## Texte source
◆ ◆ ◆ ◆ ◆ ◆ ◆

Cela fait un moment que nous y songions, elle et moi, tant le métier d’agent véhicule de mythes et fantasmes nocifs, le succès médiatique de la série Dix pour cent a fini de nous convaincre.
Voici donc une série d’entretiens avec Marie-Servane Bargy, mon formidable agent à moi que j’ai. C’est quoi, un agent de scénariste? Que cherche t-il chez un auteur qu’il représente? Comment agent et scénariste collaborent-ils? Comment bien choisir son agent? Voici de précieuses infos pour les wannabe scénaristes, mais aussi un pertinent éclairage qui, je l’espère, suscitera le débat entre pros…
Comme tous les professionnels du cinéma ou de l’audiovisuel, le scénariste définit beaucoup sa carrière en fonction de son agent, et vice-versa. Dès que l’on rencontre un producteur, réalisateur, comédien…, « tu es chez quel agent? » est d’ailleurs l’une des premières questions que l’on nous pose. Cela rien d’étonnant tant ce choix en dit long sur notre ADN d’auteur(e).
La mienne d’agent est juste formidable, et je suis loin d’être la seule à le penser. Non seulement elle mise sur les projets personnels, mais elle propose à ses auteurs un véritable accompagnement à la carte, en fonction de leurs profils artistiques et de leurs envies. Loin de se contenter de négocier mes contrats, elle a une analyse pertinente sur mes textes et me prodigue de judicieux conseils. Je lui dois des rencontres essentielles, des signatures bien entendu, mais aussi un véritable soutien dans les moments difficiles (projets qui capotent, collaborations orageuses, j’en passe et des meilleures) ou les moments qu’un agent « traditionnel » qualifierait volontiers de ‘What The Fuck’, genre refuser des projets TV bien rémunérés pour se lancer dans la réalisation. 😉
Bref, ma carrière se fait en véritable partenariat avec elle, dans une sérénité précieuse puisque je me sais soutenue. Connaissant beaucoup de scénaristes et réalisateurs, je sais à quel point c’est une chance.
Outre la personnalité de Marie-Servane, c’est son approche du métier qui m’a donné envie de collaborer avec elle (car contrairement à ce que suggère l’illustration de cet article, on ne fait pas que trainer dans les bistrots ^^), une approche que je vous propose de découvrir à travers une série d’entretiens.

◆ ◆ ◆ ◆ ◆ ◆ ◆

## Ensemble d'enregistrements
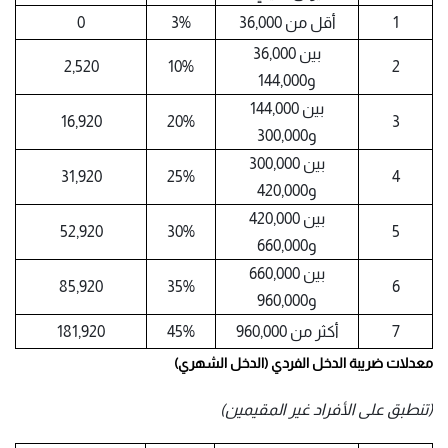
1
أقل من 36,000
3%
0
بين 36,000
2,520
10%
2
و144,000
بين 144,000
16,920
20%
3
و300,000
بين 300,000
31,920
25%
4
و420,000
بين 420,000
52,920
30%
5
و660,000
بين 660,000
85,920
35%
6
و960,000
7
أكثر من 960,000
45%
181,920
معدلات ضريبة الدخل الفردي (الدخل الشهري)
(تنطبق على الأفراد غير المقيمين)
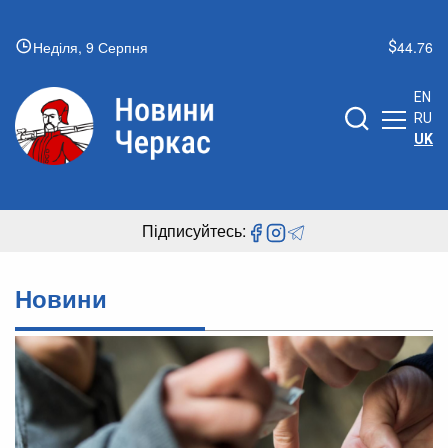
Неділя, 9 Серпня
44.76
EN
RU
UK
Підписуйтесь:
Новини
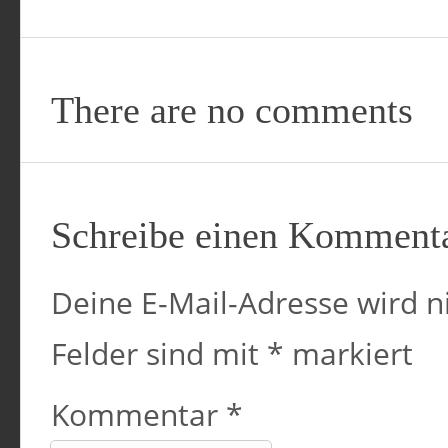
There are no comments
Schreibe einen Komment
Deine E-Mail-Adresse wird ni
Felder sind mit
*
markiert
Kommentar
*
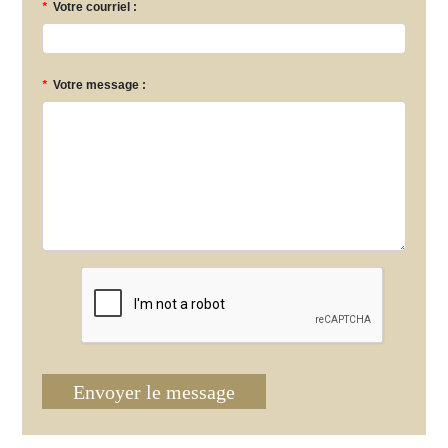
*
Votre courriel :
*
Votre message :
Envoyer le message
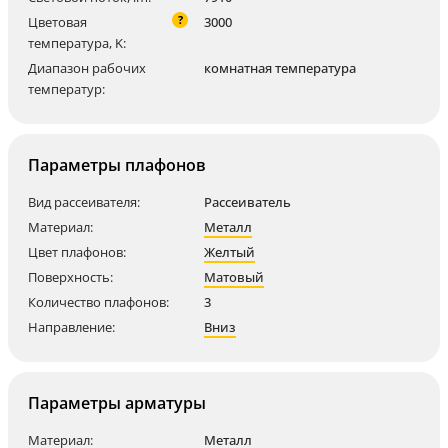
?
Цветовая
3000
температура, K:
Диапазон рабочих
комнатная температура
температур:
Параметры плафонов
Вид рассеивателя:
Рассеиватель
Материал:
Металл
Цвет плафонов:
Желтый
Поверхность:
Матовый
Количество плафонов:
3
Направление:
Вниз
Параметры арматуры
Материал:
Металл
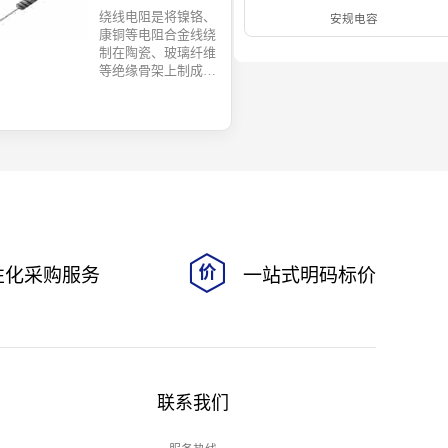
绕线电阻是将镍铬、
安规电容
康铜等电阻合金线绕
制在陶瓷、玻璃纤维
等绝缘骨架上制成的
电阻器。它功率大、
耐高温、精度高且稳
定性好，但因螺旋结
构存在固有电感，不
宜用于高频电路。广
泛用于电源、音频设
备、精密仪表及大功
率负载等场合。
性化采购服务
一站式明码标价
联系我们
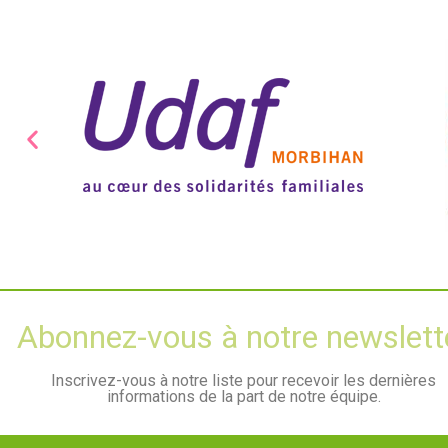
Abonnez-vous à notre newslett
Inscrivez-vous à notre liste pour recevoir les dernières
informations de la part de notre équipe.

◆ ◆ ◆ ◆ ◆ ◆ ◆

## Exercices à faire
- 1) Dans le texte source, quelle série est citée pour son succès médiatique ?
- 2) Mettez à jour le passage du texte source qui va de « Cela fait un » jusqu'à « de nous convaincre. » inclus, en remplaçant « mythes » par « clichés ».

## Exercice corrigé
- 1) La série Dix pour cent.

- 2)
Cela fait un moment que nous y songions, elle et moi, tant le métier d’agent véhicule de clichés et fantasmes nocifs, le succès médiatique de la série Dix pour cent a fini de nous convaincre.